L’Uppia a 28 ans cette année, mais les consommateurs du même âge ne sont pas encore des « mordus » de la conserve. La dernière étude réalisée sur le sujet pour le compte de l’Union syndicale interprofessionnelle pour la promotion des industries de l’appertisé en boîte métallique (Uppia) fin 2015 montre le peu d’intérêt de la tranche d’âge 18-34 ans pour les boîtes. « Ils vont beaucoup vers le frais et ne pensent pas spontanément à la conserve », souligne Julien Couaillier, délégué général de l’Uppia.

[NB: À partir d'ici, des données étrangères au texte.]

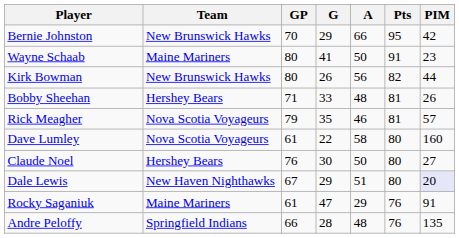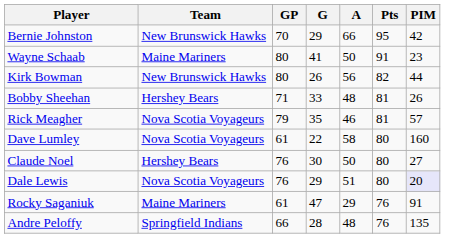Dale Lewis | Team: New Haven Nighthawks -> Nova Scotia Voyageurs
Dale Lewis | GP: 67 -> 76
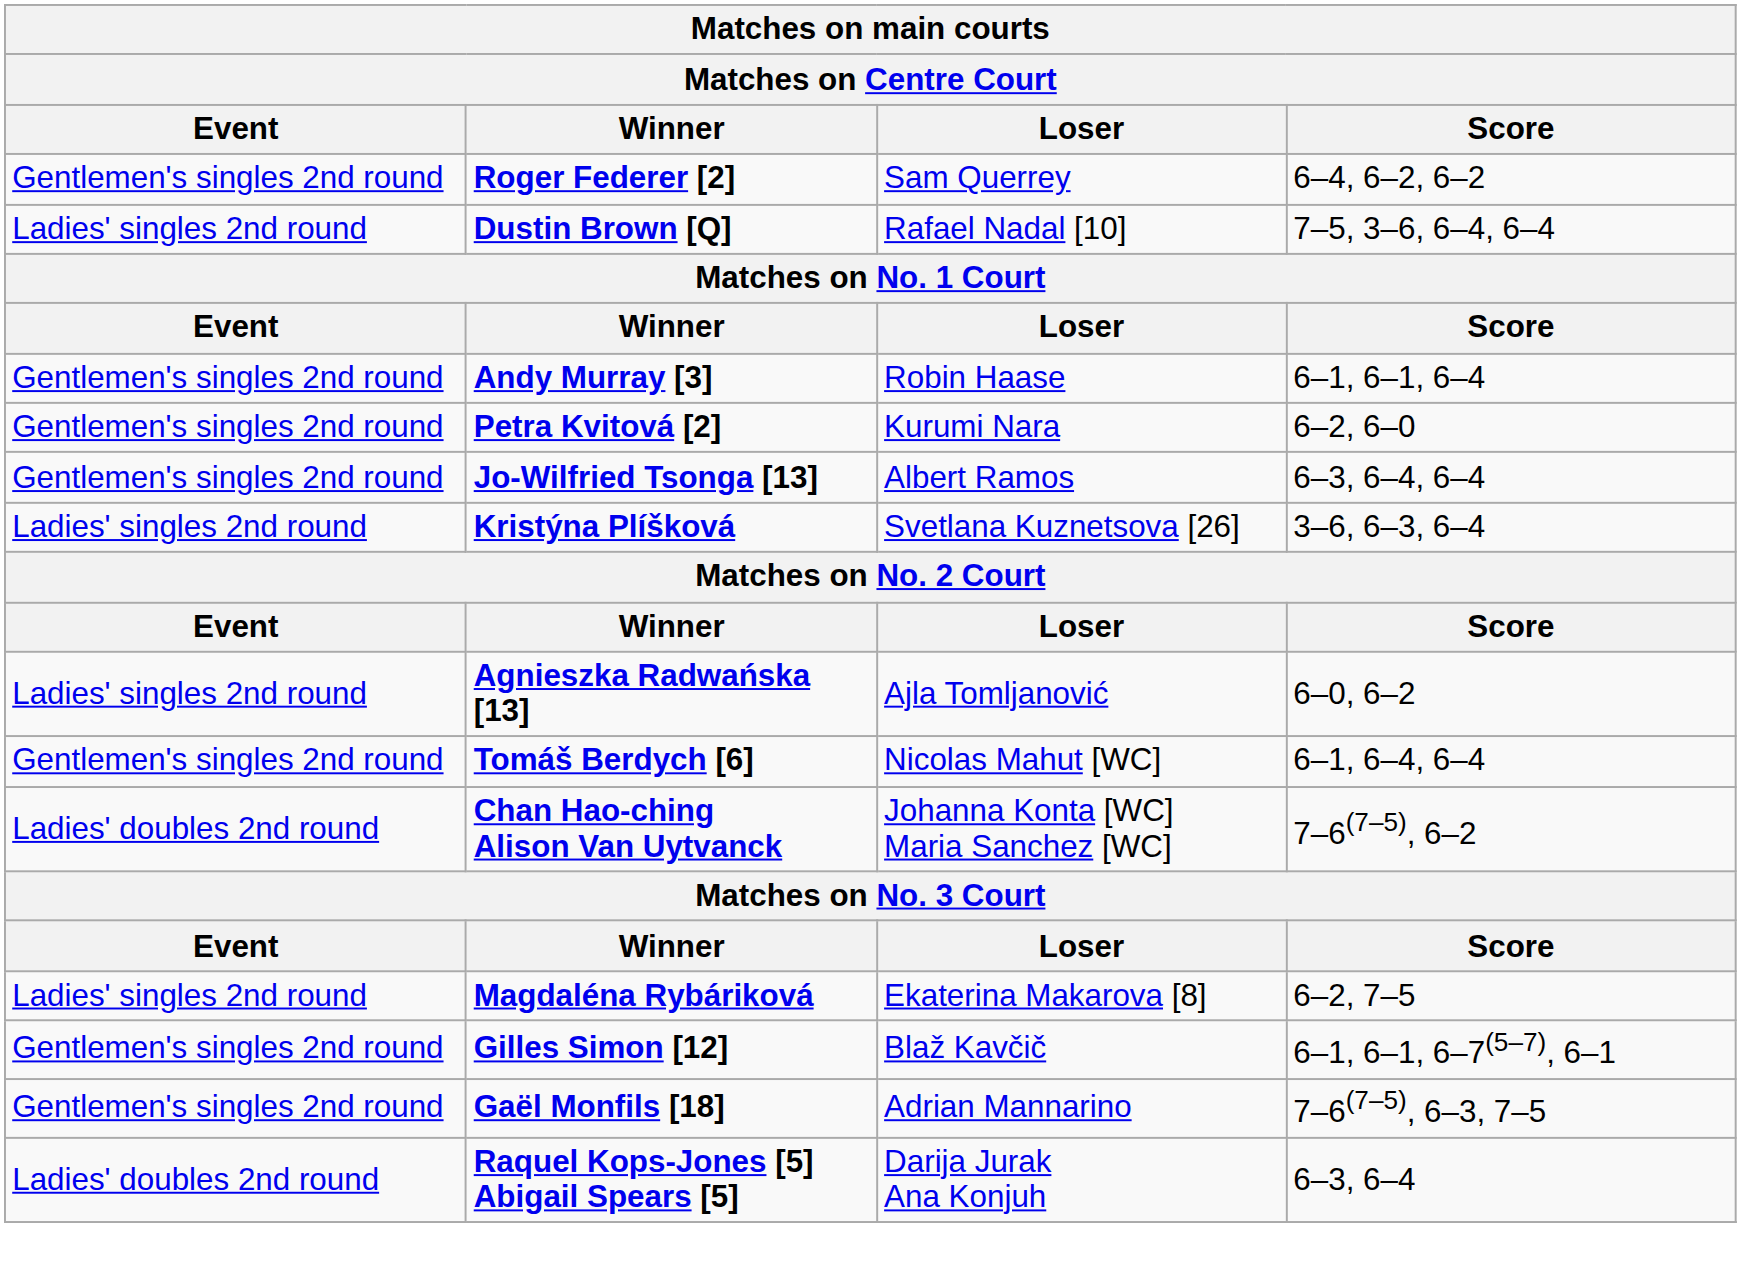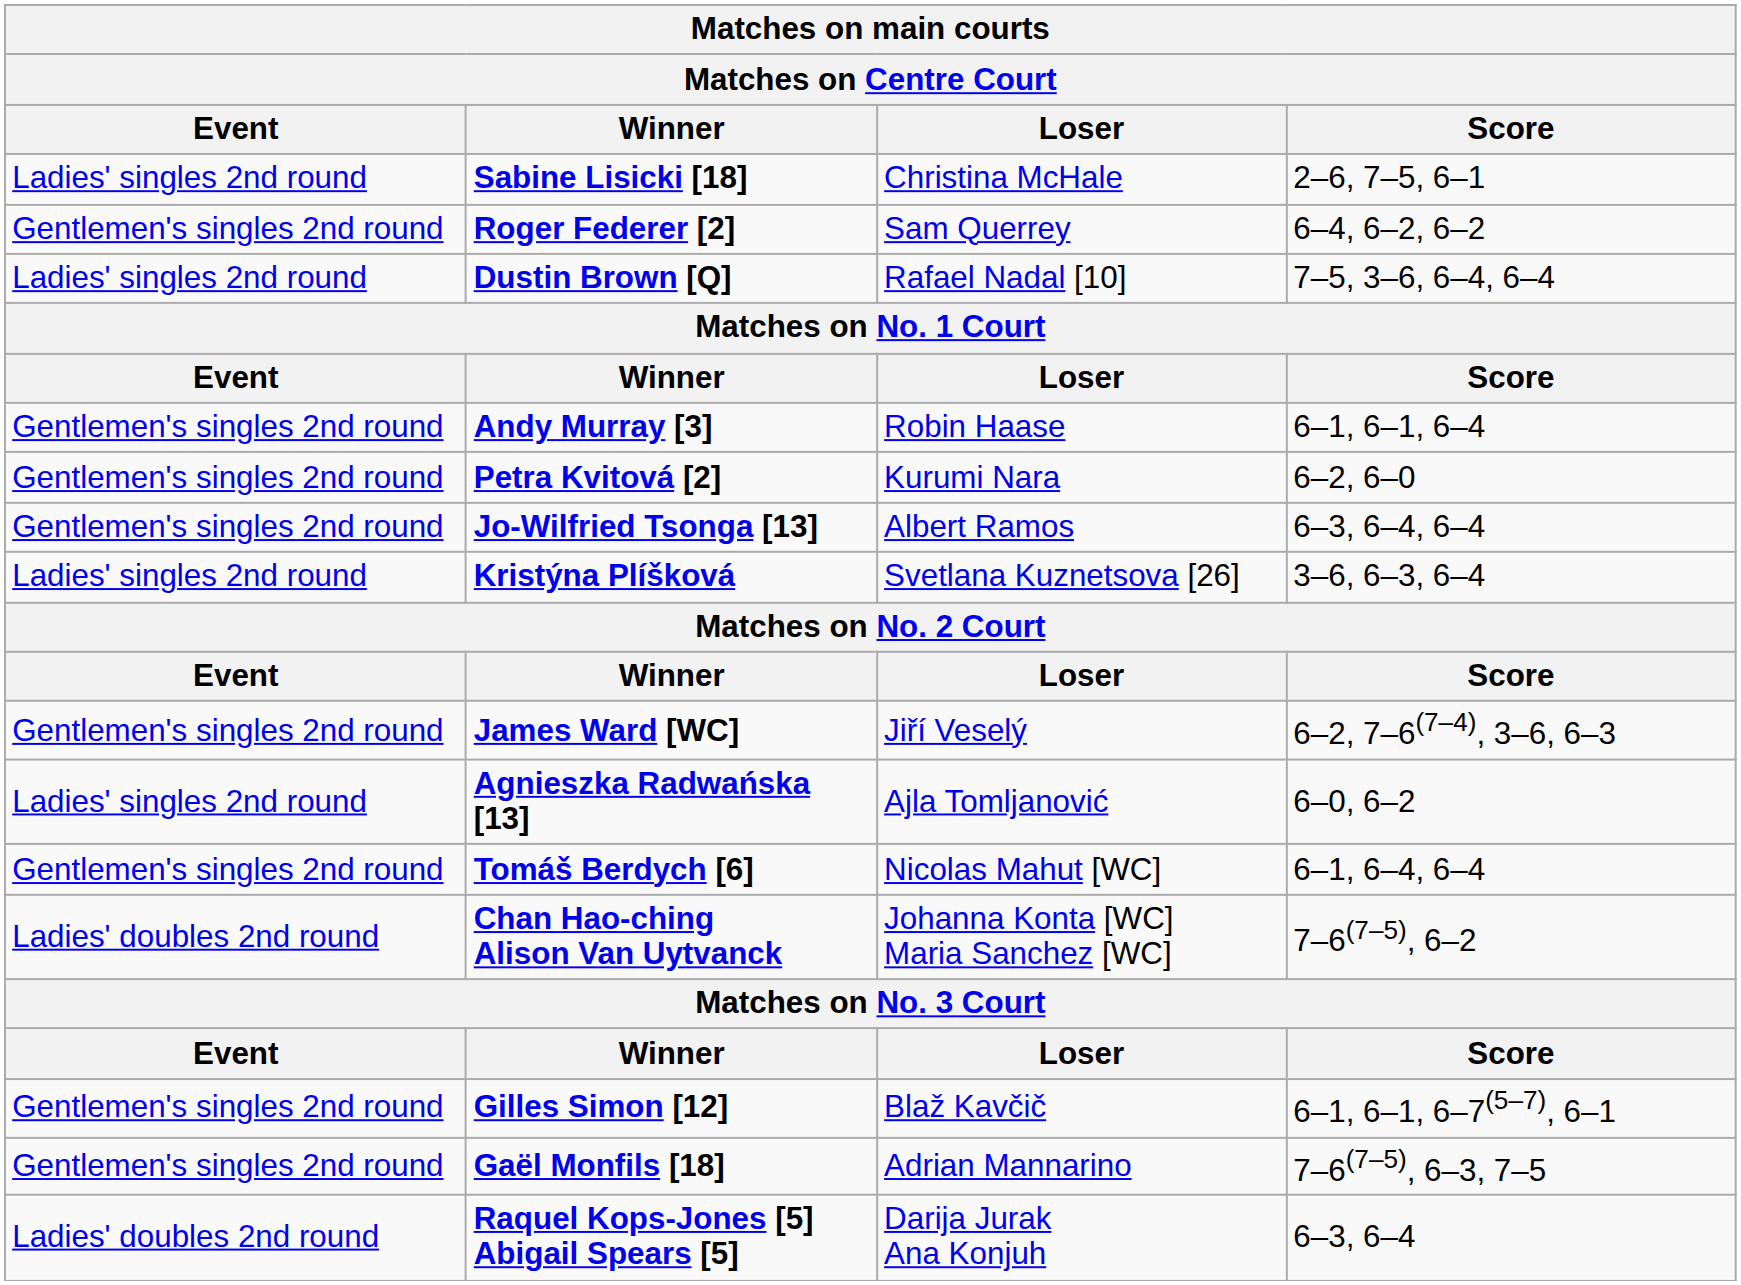+ row: Ladies' singles 2nd round | Sabine Lisicki [18] | Christina McHale | 2–6, 7–5, 6–1
+ row: Gentlemen's singles 2nd round | James Ward [WC] | Jiří Veselý | 6–2, 7–6(7–4), 3–6, 6–3
- row: Ladies' singles 2nd round | Magdaléna Rybáriková | Ekaterina Makarova [8] | 6–2, 7–5
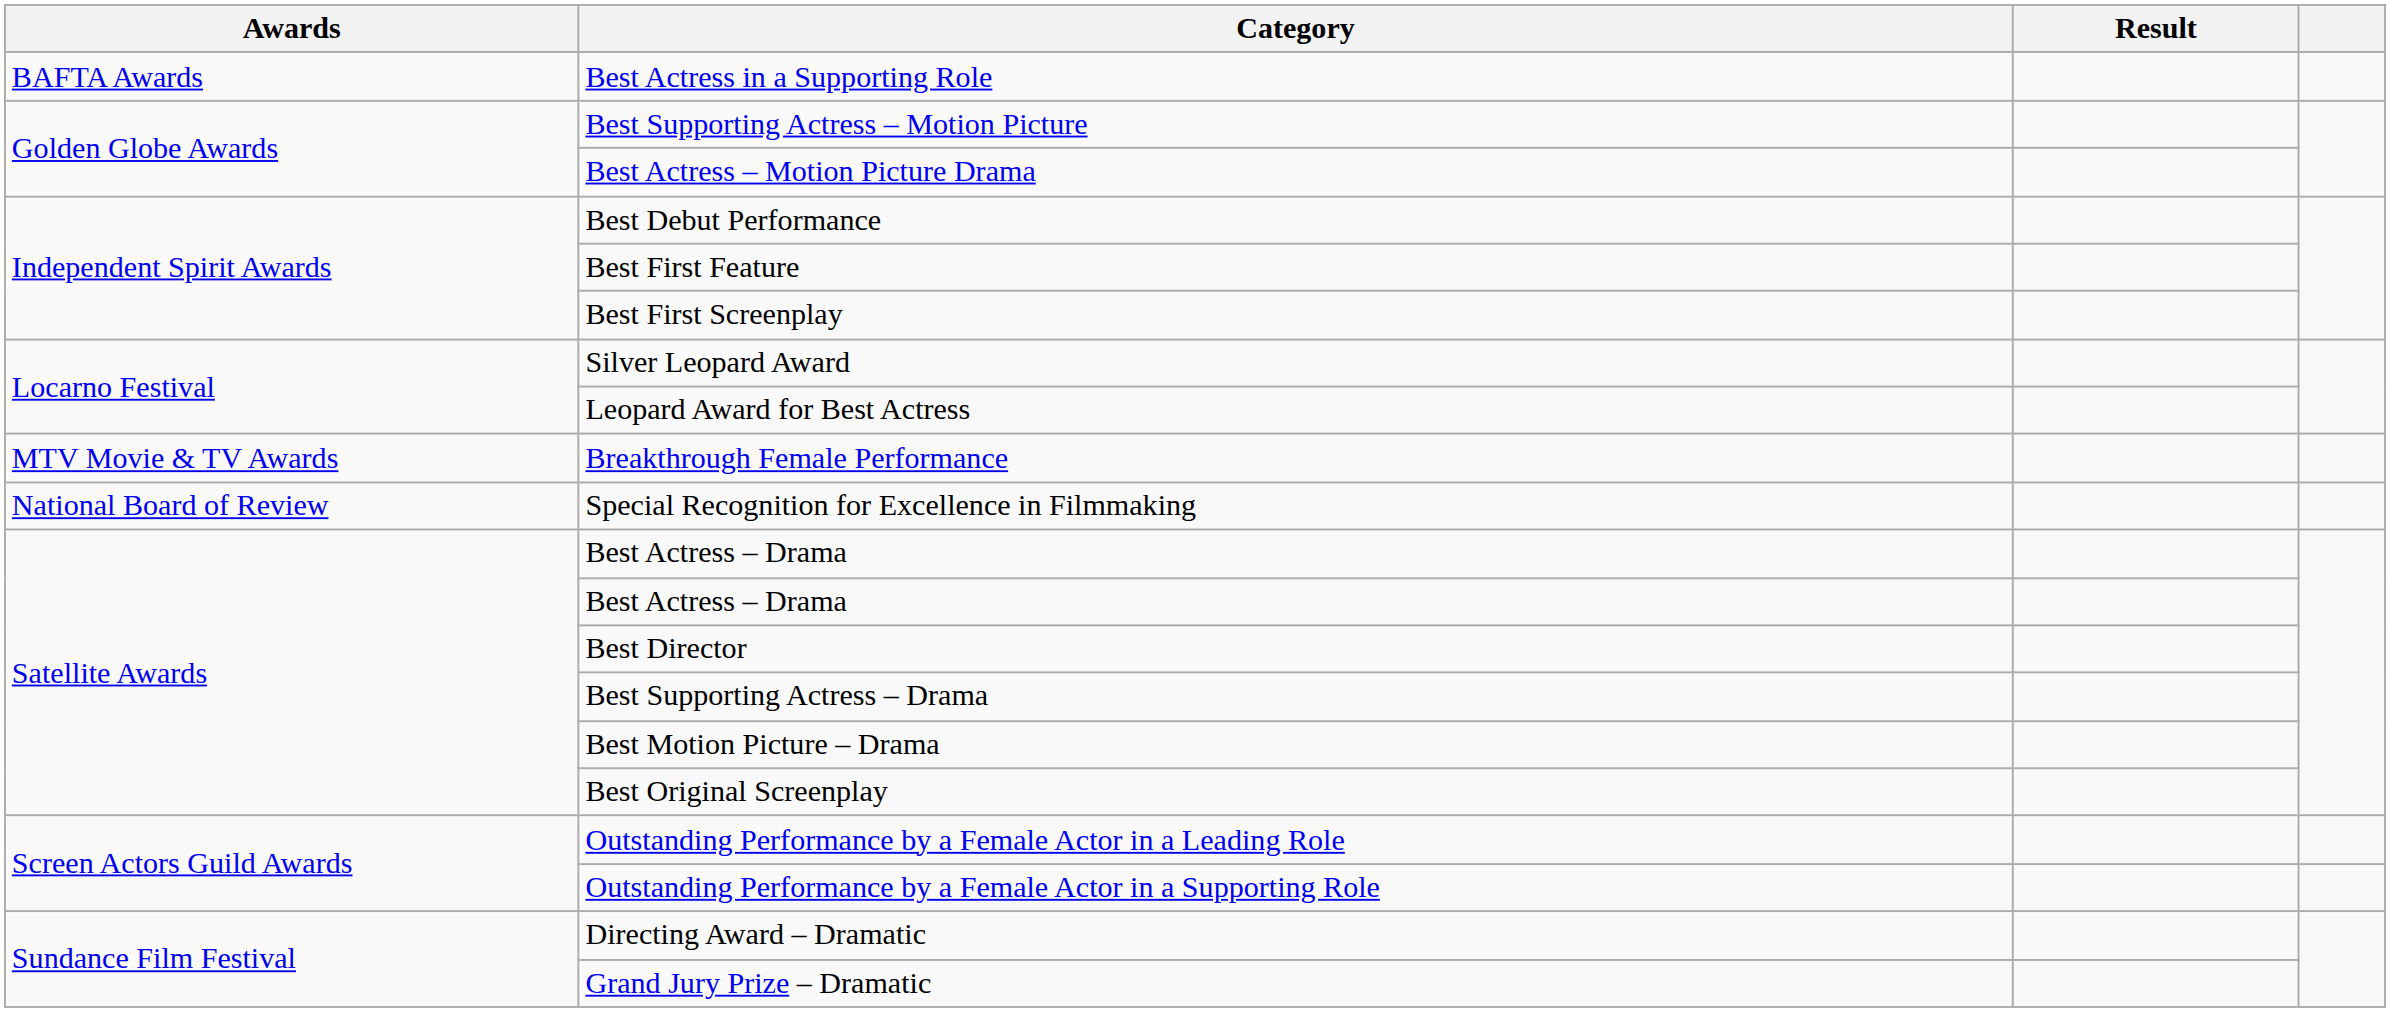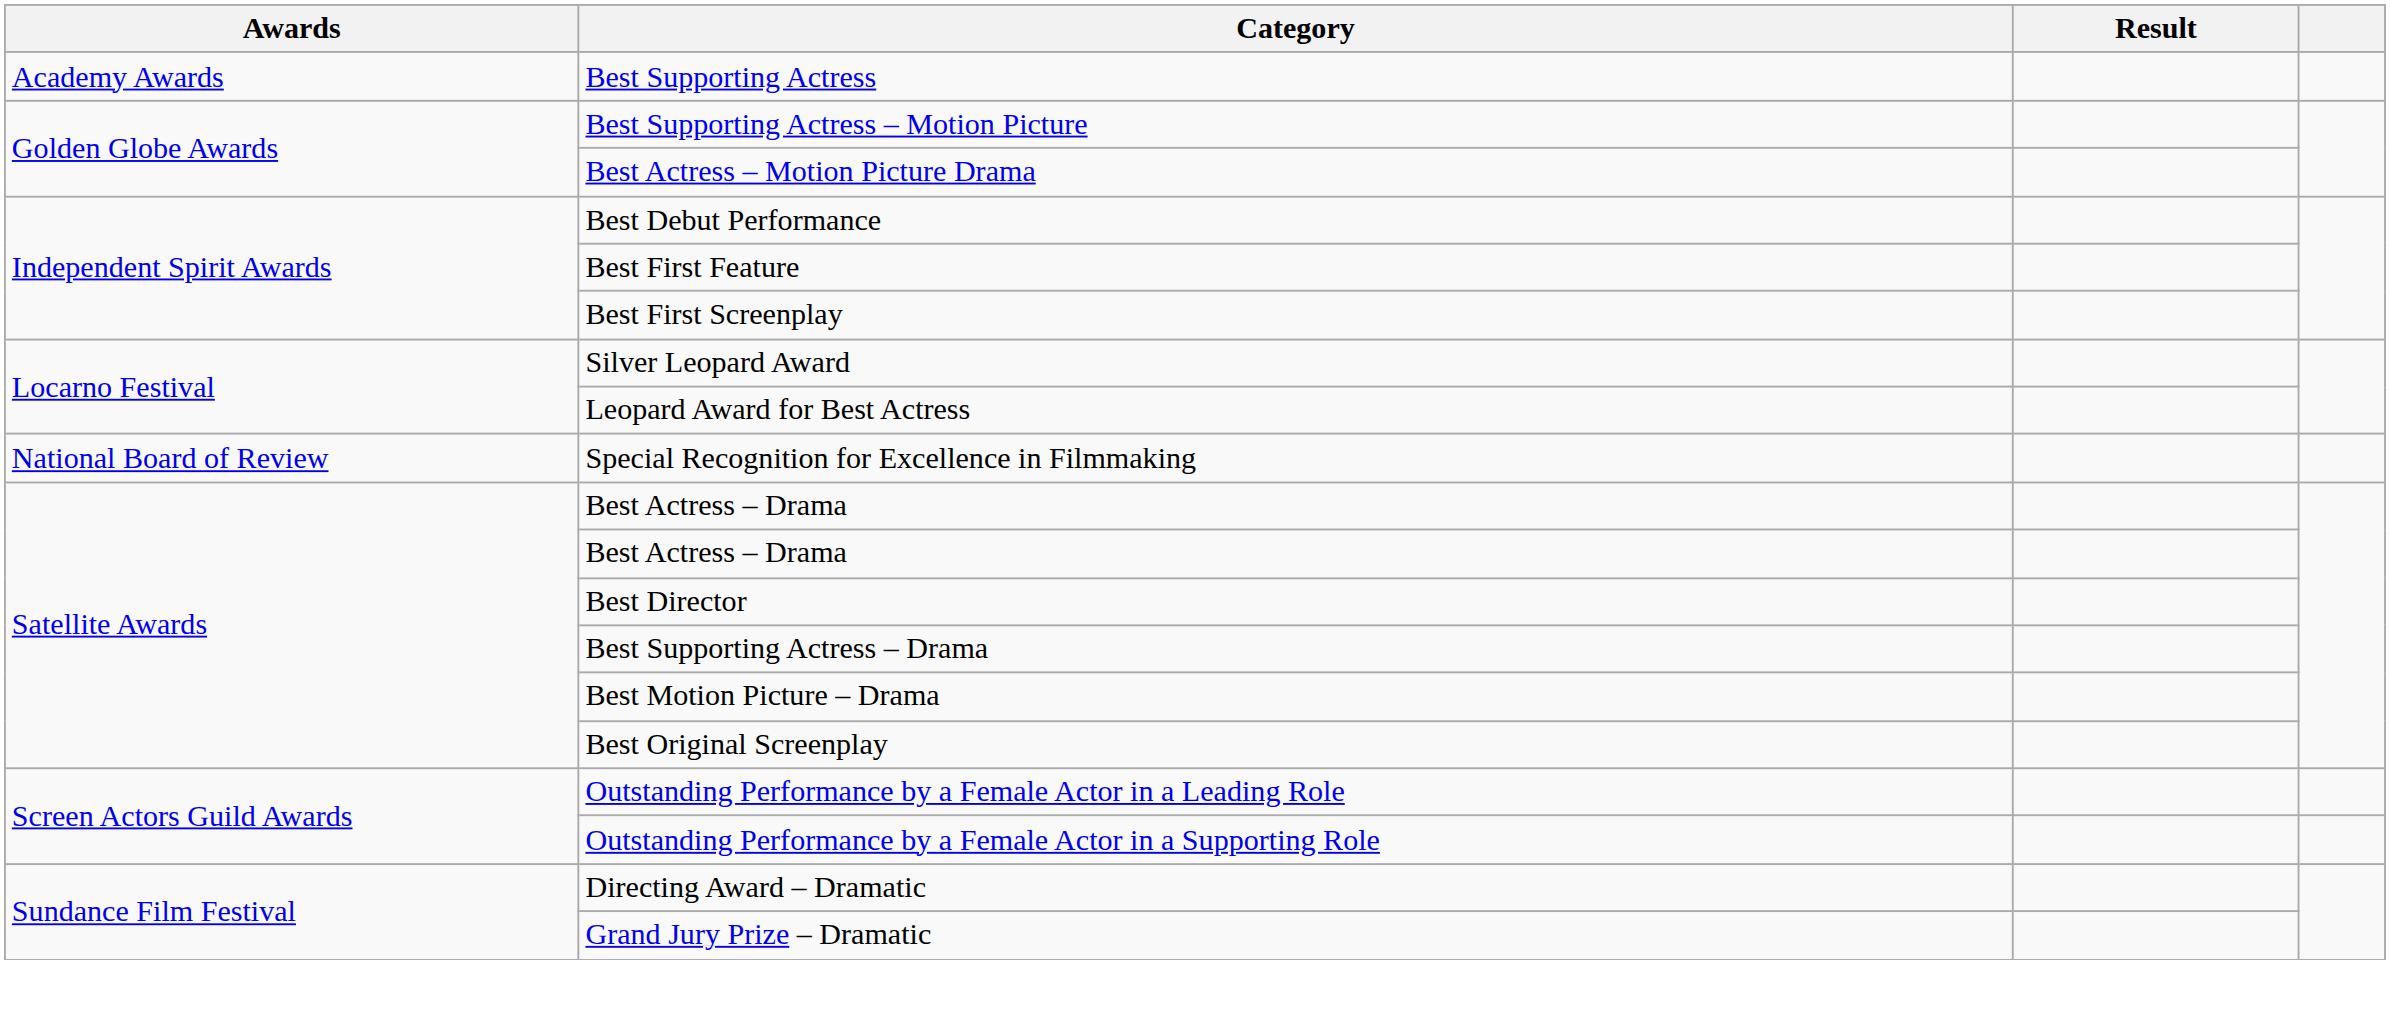+ row: Academy Awards | Best Supporting Actress
- row: BAFTA Awards | Best Actress in a Supporting Role
- row: MTV Movie & TV Awards | Breakthrough Female Performance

Et si l’on en croit les résultats du baromètre d’image 2016 des produits en conserve réalisé par Kantar World Panel (auprès de toutes les catégories de publics), les préférences pour le frais et les produits étiquetés santé font de l’ombre à la conserve. Elle pâtit en outre de plusieurs faiblesses telles que l’innovation, l’originalité, le côté appétissant, et surtout le goût qui ressort de loin comme la première raison d’insatisfaction en spontané, comme en assisté. Les jeunes se détournent particulièrement des aliments appertisés avec, en moyenne, 32 kilos par an et par personne alors que les Français toutes catégories confondues en achètent 50 kilos, selon l’Uppia.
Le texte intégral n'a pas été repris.